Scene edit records
*** Block opens ***
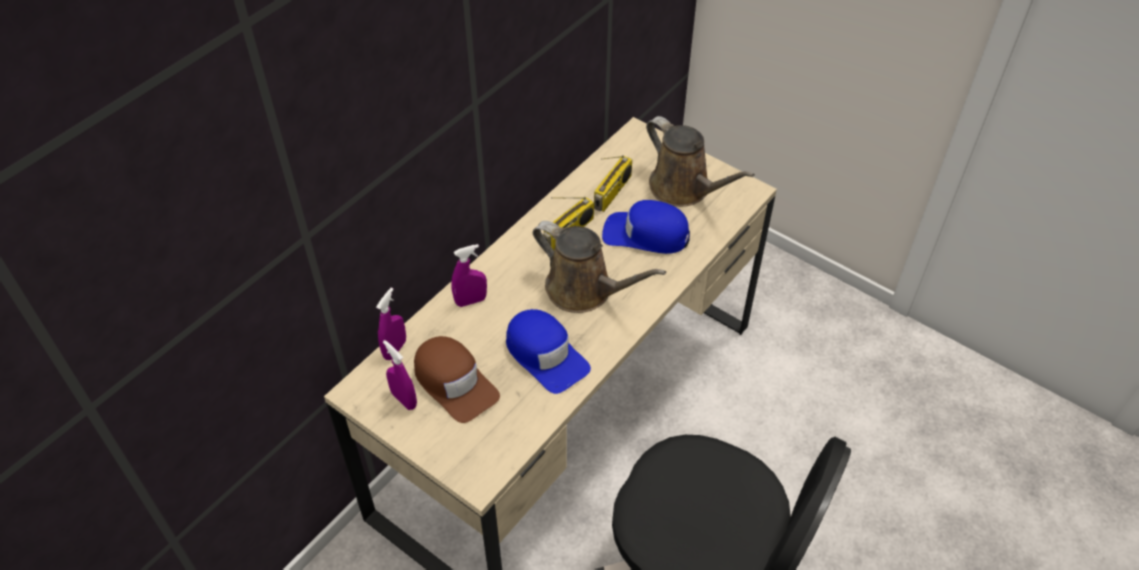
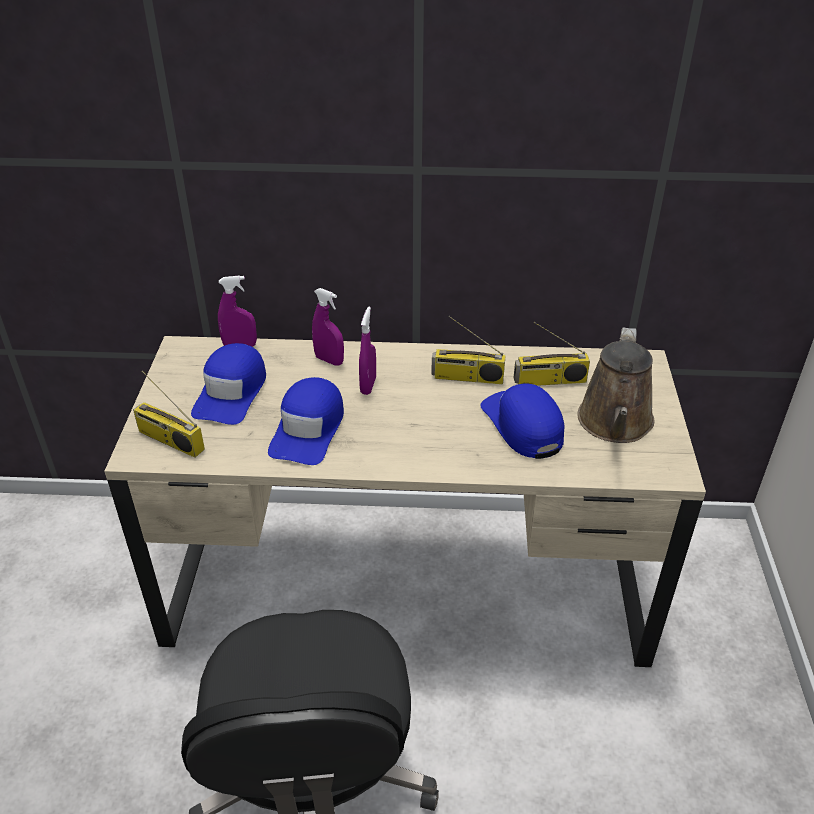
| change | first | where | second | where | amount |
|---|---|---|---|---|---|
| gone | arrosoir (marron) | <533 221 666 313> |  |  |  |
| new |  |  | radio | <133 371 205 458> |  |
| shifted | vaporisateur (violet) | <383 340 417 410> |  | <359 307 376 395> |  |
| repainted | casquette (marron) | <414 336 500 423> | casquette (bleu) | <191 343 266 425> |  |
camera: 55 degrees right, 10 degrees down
*** Block closes ***
*** Block opens ***
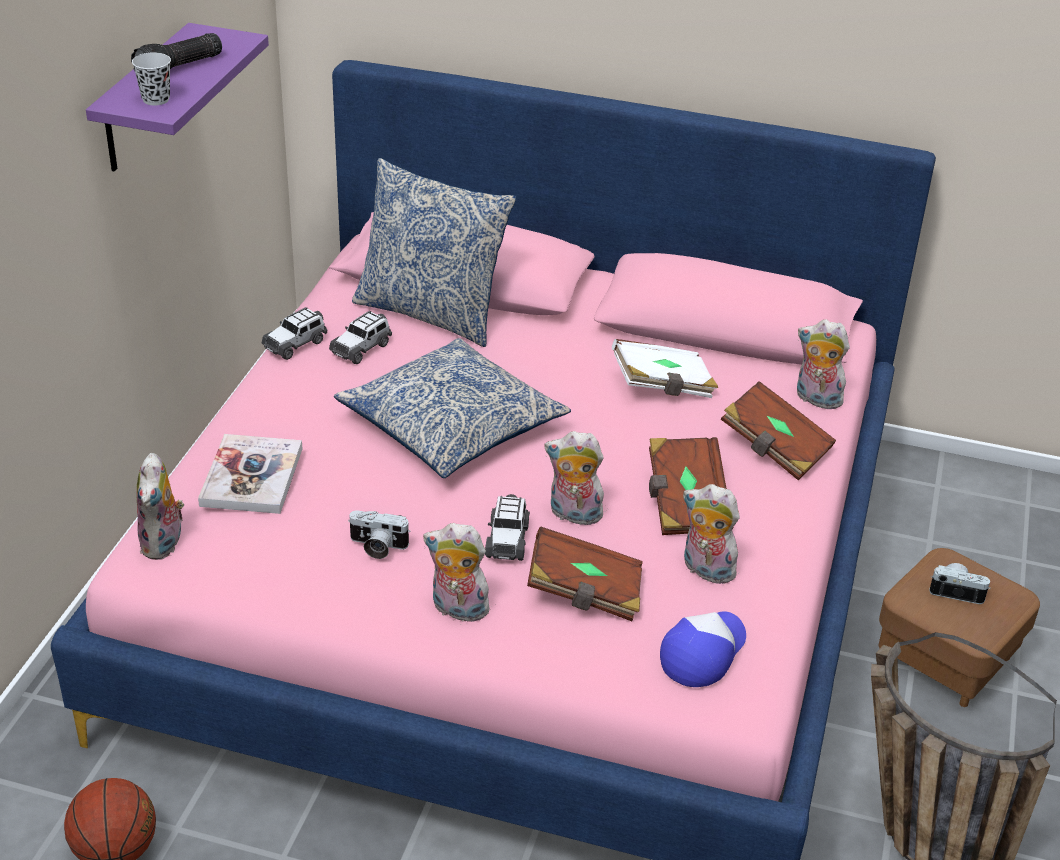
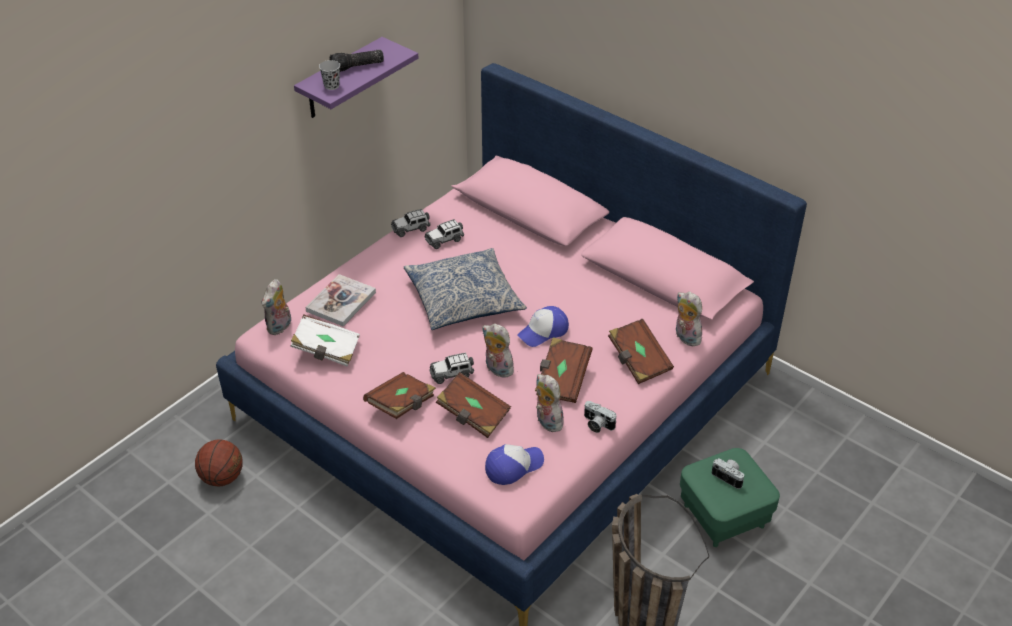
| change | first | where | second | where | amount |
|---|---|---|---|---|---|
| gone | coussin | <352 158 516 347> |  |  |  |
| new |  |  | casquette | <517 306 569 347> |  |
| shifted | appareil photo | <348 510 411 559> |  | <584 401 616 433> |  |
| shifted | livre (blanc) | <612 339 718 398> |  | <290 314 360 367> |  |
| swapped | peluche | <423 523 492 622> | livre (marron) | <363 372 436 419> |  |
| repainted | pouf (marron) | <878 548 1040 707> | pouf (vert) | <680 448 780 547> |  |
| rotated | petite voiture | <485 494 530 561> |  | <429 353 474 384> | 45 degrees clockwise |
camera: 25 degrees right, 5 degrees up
*** Block closes ***
▶ [WHAT TO WORK ON]:
In your answer, include only the lines above starting at the line that holds "gone | arrosoir" and ending at the line that holds "camera: 55 degrees right, 10 degrees down", copied exactly.

▶ [WRITTEN SOLUTION]:
| gone | arrosoir (marron) | <533 221 666 313> |  |  |  |
| new |  |  | radio | <133 371 205 458> |  |
| shifted | vaporisateur (violet) | <383 340 417 410> |  | <359 307 376 395> |  |
| repainted | casquette (marron) | <414 336 500 423> | casquette (bleu) | <191 343 266 425> |  |
camera: 55 degrees right, 10 degrees down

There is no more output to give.